- [WORK ORDER]:
Your task is to repeat each record verbatim, exactly as it was written.
^^^^^^^^^^^^^^^^
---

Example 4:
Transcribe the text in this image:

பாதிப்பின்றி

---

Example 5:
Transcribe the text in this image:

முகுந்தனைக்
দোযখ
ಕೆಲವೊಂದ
^^^^^^^^^^^^^^^^
- [RESULT OF THE TASK]:
---

Example 4:
Transcribe the text in this image:

பாதிப்பின்றி

---

Example 5:
Transcribe the text in this image:

முகுந்தனைக்
দোযখ
ಕೆಲವೊಂದ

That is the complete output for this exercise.